=== DATASET CONTENT ===
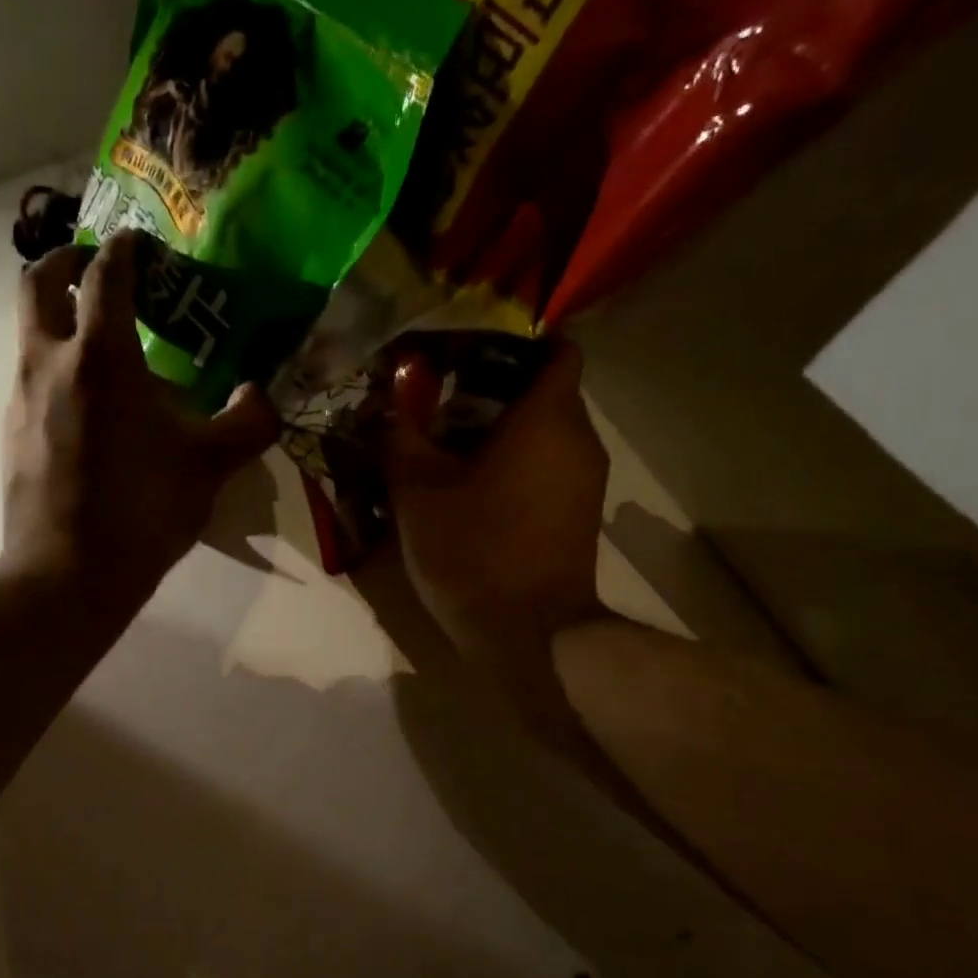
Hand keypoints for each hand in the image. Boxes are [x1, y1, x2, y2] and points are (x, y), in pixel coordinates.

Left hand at [3, 232, 277, 620]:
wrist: (69, 573)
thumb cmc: (144, 510)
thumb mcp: (212, 465)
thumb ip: (248, 422)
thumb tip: (261, 395)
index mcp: (102, 356)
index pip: (106, 274)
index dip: (126, 249)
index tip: (142, 246)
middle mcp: (50, 363)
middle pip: (39, 282)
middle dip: (67, 261)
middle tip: (96, 269)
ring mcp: (21, 399)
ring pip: (30, 334)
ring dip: (61, 322)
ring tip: (105, 353)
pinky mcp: (11, 435)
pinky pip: (30, 382)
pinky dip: (56, 373)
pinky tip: (89, 414)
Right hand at [383, 336, 608, 666]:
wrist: (530, 635)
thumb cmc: (474, 552)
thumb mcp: (419, 492)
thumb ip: (402, 434)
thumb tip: (392, 391)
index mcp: (547, 419)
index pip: (555, 348)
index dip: (514, 341)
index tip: (468, 352)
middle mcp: (578, 439)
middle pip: (545, 390)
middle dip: (495, 388)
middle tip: (439, 401)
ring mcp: (585, 479)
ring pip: (546, 431)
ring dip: (502, 429)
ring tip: (449, 445)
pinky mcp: (580, 513)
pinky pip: (549, 465)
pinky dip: (516, 462)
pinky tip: (473, 486)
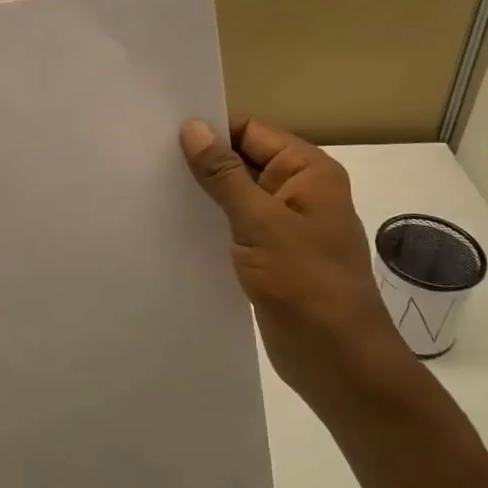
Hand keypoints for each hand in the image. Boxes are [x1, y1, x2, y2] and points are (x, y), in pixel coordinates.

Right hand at [181, 119, 411, 414]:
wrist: (338, 360)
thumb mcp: (259, 222)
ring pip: (237, 197)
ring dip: (205, 197)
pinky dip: (213, 225)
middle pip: (244, 161)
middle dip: (204, 164)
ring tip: (155, 192)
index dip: (212, 132)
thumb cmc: (305, 283)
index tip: (164, 137)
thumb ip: (224, 174)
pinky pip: (238, 227)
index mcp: (308, 171)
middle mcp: (300, 191)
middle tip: (149, 162)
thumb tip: (193, 127)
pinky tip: (177, 228)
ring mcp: (286, 225)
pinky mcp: (273, 256)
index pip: (252, 132)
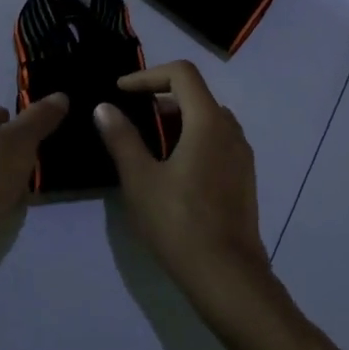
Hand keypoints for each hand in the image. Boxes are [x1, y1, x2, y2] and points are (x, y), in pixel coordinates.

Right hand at [94, 61, 272, 313]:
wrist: (228, 276)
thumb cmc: (179, 223)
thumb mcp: (140, 179)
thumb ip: (122, 138)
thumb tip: (104, 108)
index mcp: (208, 121)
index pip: (182, 73)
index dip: (148, 75)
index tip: (121, 91)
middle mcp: (230, 129)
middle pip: (196, 94)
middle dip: (160, 98)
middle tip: (130, 117)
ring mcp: (241, 154)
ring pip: (207, 119)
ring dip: (176, 120)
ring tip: (147, 144)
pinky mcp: (244, 177)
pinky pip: (216, 141)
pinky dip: (192, 139)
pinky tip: (171, 170)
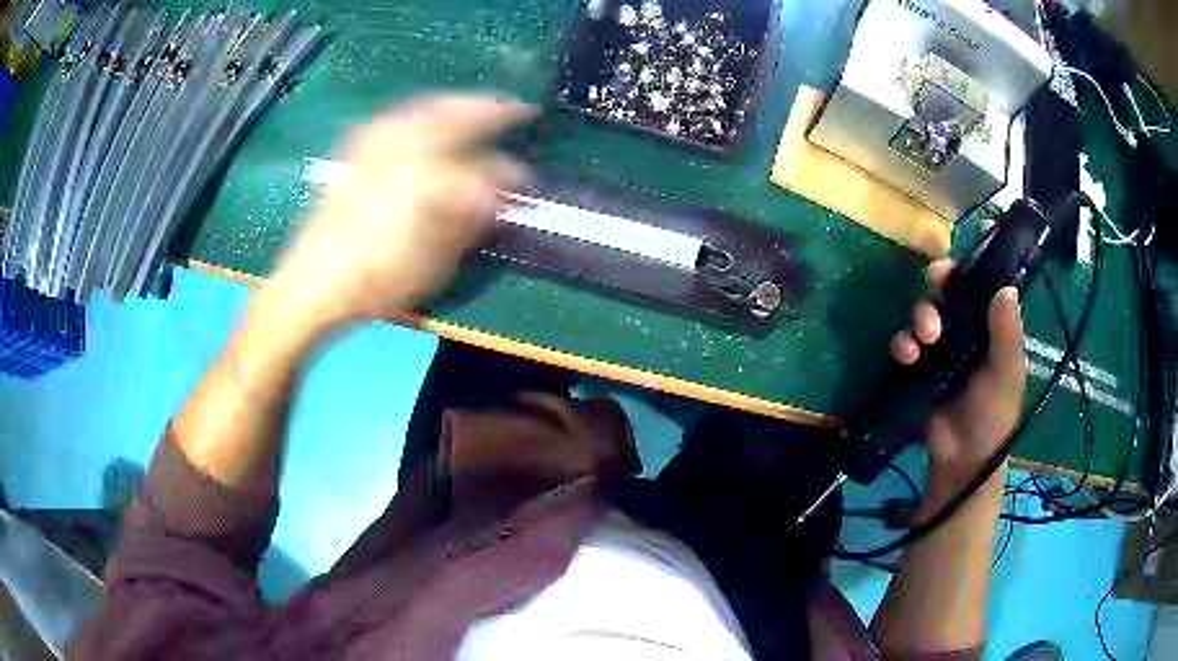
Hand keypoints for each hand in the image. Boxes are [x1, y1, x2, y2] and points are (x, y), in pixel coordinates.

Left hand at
===
TASK | The answer must repeat every record exactly, with all pictures left out.

RESPONSE |
Hand keypoints for each hand in the image. Boxes are [x1, y1, x2, y2] and points are (x, y), in pixel coordinates.

Left hand at [3, 232, 277, 620]:
wrist: (69, 573)
thumb cmc: (144, 510)
thumb mcp: (212, 465)
thumb ip: (248, 422)
thumb tip: (261, 395)
index mcp: (102, 356)
index pip: (106, 274)
index dip: (126, 249)
index tip: (142, 246)
middle mcp: (50, 363)
middle pip: (39, 282)
middle dip: (67, 261)
middle tip: (96, 269)
ring mcp: (21, 399)
ring pip: (30, 334)
ring dip: (61, 322)
ring tip: (105, 353)
pinky mcp: (11, 435)
pinky pip: (30, 382)
pinky dip: (56, 373)
pinky tip: (89, 414)
Right hand at [383, 336, 608, 666]:
wrist: (530, 635)
thumb cmc: (474, 552)
thumb mcp: (419, 492)
thumb ip: (402, 434)
thumb tip: (392, 391)
index mcp: (547, 419)
index pip: (555, 348)
index dip: (514, 341)
index tip: (468, 352)
middle mcp: (578, 439)
middle pip: (545, 390)
middle dip: (495, 388)
middle tip: (439, 401)
ring mcp: (585, 479)
ring pip: (546, 431)
ring dip: (502, 429)
ring tip: (449, 445)
pinky mcp: (580, 513)
pinky pip: (549, 465)
pinky dip: (516, 462)
pinky tip: (473, 486)
Hand keypoints for each hand in the image. Boxes are [x1, y1, x2, y2] and points are (x, y), in pixel coordinates.

Right hand at [181, 119, 411, 414]:
wrist: (338, 360)
thumb mcp: (259, 222)
ring pip: (237, 197)
ring dip: (205, 197)
pinky dip: (213, 225)
middle pip: (244, 161)
middle dip: (204, 164)
ring tip: (155, 192)
index dip: (212, 132)
thumb cmc: (305, 283)
index tip: (164, 137)
thumb ip: (224, 174)
pinky pip: (238, 227)
index mcp: (308, 171)
middle mcp: (300, 191)
middle tip: (149, 162)
thumb tip: (193, 127)
pinky tip: (177, 228)
ring mcp: (286, 225)
pinky mcp: (273, 256)
index pip: (252, 132)
Hand keypoints for each hand in the image. Boxes are [x1, y1, x2, y2] and points are (x, y), in pixel coordinates.

Right hand at [94, 61, 272, 313]:
wrist: (228, 276)
thumb cmc: (179, 223)
thumb mcp: (140, 179)
thumb ip: (122, 138)
thumb tip: (104, 108)
index mcp: (208, 121)
index pip: (182, 73)
index dip: (148, 75)
index tip: (121, 91)
middle mcp: (230, 129)
middle pip: (196, 94)
middle dip: (160, 98)
middle tip: (130, 117)
ring mcp: (241, 154)
ring pip: (207, 119)
ring dip: (176, 120)
ring tip: (147, 144)
pinky mcp: (244, 177)
pinky pip: (216, 141)
pinky dip: (192, 139)
pinky tip: (171, 170)
Hand keypoints for each hand in the image. Boxes are [x1, y1, x2, y2] and points are (x, y), in pixel coordinates.

Left hand at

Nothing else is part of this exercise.